Many of you will likely remember a year ago when a group intended to build an Islamic community centre in Manhattan, a few blocks away from the former site of the World Trade Center. People immediately began frothing at the mouth, calling it the “Ground Zero Mosque” and claiming that it was a plot by terrorists to insult America. Again, leaving aside for a moment that there was already a mosque there, that they weren’t building a mosque, that the construction would have modeled religious tolerance (something that that particular group of terrorists hates), and that Muslims died in the Sept 11th attacks too, the language used was couched in a kind of “this is about terrorists, not Muslims” language that the frothiest of opponents quickly turned to whenever the racist aspects arose.
I will happily concede the point that ‘Muslim’ isn’t a race. That still doesn’t help the argument. The faces of the fight, of the “secret terrorists” was not that of members of the Nation of Islam (with its militant history) or recently-converted white people (converts are among the most zealous); it was Arabs. When a group of protesters mistakenly confronted a construction worker and began screaming at him, it was based on the fact that he was dark-skinned (black, in fact, but he looked Muslim :P). The particularly galling aspect of this particular issue is that these same opponents would like us to give credence to the ‘wink-nudge’ of putting up an Islamic centre at Ground Zero – “c’mon, you know it’s a thinly-veiled insult to those that died”, but then completely reject the “c’mon, you know it’s racist” criticism from the other side.

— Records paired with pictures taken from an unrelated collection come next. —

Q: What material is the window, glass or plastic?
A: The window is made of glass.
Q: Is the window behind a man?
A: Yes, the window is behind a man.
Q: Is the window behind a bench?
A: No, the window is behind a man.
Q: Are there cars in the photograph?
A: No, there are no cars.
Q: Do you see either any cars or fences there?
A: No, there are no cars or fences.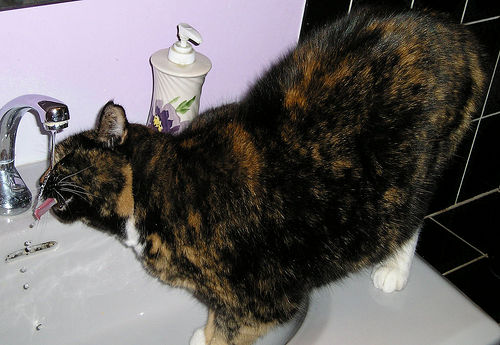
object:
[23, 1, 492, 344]
cat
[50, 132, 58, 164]
water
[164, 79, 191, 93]
liquid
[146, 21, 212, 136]
bottle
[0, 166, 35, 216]
steel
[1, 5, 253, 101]
wall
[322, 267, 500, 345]
washbasin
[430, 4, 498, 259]
tiles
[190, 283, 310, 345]
leg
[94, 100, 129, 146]
ear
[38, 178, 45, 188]
nose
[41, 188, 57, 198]
mustache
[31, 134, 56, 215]
facuet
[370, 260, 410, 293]
white feet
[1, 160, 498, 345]
sink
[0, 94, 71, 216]
tap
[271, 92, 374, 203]
fur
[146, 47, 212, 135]
soap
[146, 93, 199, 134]
flowered design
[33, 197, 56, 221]
tongue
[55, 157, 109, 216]
whiskers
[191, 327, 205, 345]
white paw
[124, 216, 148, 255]
white patch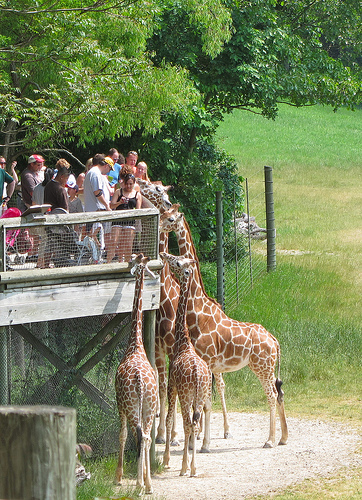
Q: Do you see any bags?
A: No, there are no bags.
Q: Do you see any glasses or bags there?
A: No, there are no bags or glasses.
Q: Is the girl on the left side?
A: Yes, the girl is on the left of the image.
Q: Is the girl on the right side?
A: No, the girl is on the left of the image.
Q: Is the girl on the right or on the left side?
A: The girl is on the left of the image.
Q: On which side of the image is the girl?
A: The girl is on the left of the image.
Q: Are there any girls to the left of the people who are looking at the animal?
A: Yes, there is a girl to the left of the people.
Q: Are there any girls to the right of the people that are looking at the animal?
A: No, the girl is to the left of the people.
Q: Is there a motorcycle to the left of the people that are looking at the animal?
A: No, there is a girl to the left of the people.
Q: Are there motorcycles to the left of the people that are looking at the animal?
A: No, there is a girl to the left of the people.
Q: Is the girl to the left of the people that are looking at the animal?
A: Yes, the girl is to the left of the people.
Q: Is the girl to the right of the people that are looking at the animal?
A: No, the girl is to the left of the people.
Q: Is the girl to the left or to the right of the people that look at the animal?
A: The girl is to the left of the people.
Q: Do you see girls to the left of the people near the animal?
A: Yes, there is a girl to the left of the people.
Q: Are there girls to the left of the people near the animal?
A: Yes, there is a girl to the left of the people.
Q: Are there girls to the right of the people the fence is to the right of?
A: No, the girl is to the left of the people.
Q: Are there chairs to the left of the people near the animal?
A: No, there is a girl to the left of the people.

Remember that time that a majority of Americans elected someone with a long history of community service and patriotic dedication, and how his racial identity was the sign of a new, more mature America? Yeah, me either. What I remember is how every excuse was leveled at a black president (“He’s a secret Muslim!”, “He’s a Black Panther!”, “He’s a Kenyan communist sympathizer”) including the accusation that he was foreign-born. This of course despite the fact that he had released his birth certificate during the campaign, that being born in another country doesn’t necessarily preclude you from holding the office of President, and that the guy on the other side of the election actually was born in another country. No, it was pretty clear that the narrative was about Barack Obama being an “other”, and therefore being a bad choice for president.

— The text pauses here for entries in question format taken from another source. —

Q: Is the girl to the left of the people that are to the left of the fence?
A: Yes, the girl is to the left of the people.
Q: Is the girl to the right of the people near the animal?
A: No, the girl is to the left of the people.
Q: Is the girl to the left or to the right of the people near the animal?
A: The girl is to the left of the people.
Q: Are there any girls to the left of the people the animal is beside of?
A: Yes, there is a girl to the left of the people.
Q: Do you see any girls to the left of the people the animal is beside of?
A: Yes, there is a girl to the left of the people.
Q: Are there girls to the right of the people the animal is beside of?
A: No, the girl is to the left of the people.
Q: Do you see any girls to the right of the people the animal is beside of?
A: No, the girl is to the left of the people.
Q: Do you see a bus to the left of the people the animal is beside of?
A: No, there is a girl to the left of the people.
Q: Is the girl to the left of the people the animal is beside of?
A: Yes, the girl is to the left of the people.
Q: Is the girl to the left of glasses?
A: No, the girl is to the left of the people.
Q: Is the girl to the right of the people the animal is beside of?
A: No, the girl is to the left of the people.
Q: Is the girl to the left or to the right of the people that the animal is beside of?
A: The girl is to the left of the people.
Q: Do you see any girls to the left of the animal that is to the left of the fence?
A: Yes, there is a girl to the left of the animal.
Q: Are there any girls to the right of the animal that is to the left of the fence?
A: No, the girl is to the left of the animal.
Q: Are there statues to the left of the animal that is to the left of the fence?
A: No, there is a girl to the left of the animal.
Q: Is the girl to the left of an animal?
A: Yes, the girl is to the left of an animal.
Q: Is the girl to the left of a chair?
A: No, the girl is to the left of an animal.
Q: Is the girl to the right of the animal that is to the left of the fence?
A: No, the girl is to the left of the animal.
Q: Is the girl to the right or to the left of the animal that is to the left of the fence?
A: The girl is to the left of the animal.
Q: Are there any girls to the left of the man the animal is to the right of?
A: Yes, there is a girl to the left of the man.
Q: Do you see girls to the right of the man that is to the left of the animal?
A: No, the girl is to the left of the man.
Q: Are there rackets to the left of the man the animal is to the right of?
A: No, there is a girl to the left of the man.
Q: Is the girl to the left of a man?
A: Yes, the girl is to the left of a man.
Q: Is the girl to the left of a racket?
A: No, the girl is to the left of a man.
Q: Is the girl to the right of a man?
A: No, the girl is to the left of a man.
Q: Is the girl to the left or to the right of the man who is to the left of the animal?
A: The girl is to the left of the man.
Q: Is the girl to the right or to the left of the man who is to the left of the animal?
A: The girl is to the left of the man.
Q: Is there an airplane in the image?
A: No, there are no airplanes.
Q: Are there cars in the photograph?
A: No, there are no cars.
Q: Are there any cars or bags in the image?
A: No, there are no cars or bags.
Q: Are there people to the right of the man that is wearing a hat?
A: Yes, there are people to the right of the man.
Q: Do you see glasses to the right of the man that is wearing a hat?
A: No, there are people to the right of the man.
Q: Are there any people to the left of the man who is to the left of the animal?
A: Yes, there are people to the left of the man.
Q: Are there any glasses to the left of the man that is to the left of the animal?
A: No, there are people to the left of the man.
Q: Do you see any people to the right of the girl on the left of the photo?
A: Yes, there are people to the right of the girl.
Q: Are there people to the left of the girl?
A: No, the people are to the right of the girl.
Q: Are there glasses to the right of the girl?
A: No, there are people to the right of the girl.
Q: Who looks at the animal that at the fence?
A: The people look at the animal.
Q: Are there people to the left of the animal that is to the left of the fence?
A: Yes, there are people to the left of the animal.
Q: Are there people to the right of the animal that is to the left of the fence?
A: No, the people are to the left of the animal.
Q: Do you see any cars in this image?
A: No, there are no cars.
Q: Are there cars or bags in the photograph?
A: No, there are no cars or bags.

The Birthers would have us believe that their chief concern is adherence to the Constitution, and certainly not anything that is motivated by racism. I will certainly accede that a lot of their motivation has to do with hating Democrats and liberals rather than simply blind racial hatred. However, their actions and staunch refusal to accept the evidence (even when presented over and over again), coupled with their close ties to the Tea Party, who is making these accusations (how many black, hispanic, or Asian birthers do you think there are?), and the nature of the rhetoric buzzing around Obama that wasn’t there for Clinton, one can’t help but see that race enmity is very much a part of the Birther ideology.

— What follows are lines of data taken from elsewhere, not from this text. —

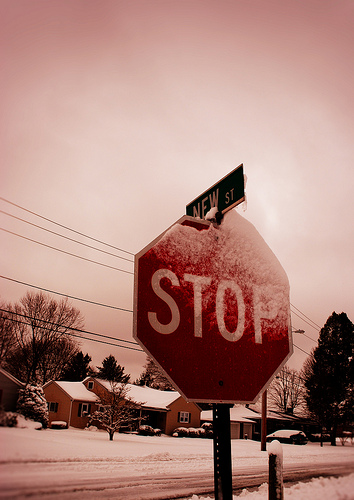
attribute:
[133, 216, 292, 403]
sign — red, octagon, dark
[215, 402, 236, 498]
pole — green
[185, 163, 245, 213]
sign — green, small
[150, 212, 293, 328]
snow — white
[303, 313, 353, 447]
tree — green, tall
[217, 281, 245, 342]
letter — white, large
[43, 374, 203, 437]
house — tan, brown, brick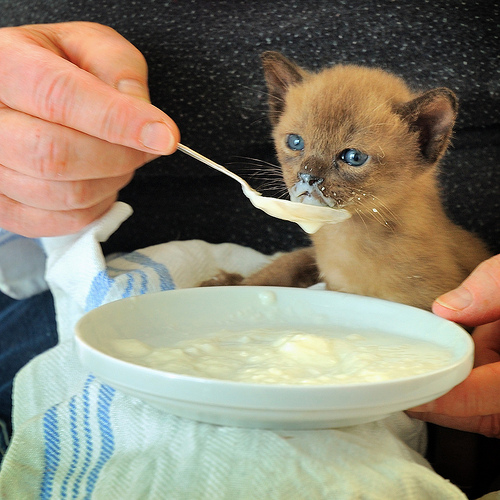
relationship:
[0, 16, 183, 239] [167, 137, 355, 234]
hand holding spoon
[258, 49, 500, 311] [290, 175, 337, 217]
kitten being fed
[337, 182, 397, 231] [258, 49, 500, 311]
whiskers on kitten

You’ll undoubtedly have noticed that all three of the examples I’ve provided are American. This isn’t in any way to suggest that we here in Canada don’t do the exact same thing, particularly when it comes to talking about First Nations people and their ‘government handouts’. That being said, Canadians are much more stealthy in our use of coded racism, being far more shy about it than our neighbours to the south. These are three dramatic and notorious examples of this process at work.
As I said earlier in this post, it is only by having the courage and integrity to confront our own ideas and motivations that we can identify and eliminate this kind of verbal cloaking. Being able to identify racism and being unafraid to call it out is the first (and second, I guess) step to ameliorating the problem. Failure to do that will only serve to keep us looking the other way, to the detriment of racial minority groups in perpetuity.
TL/DR: As racism has become more unpopular (but no less rare), we have developed a new lexicon to express racist ideas without appearing overtly racist.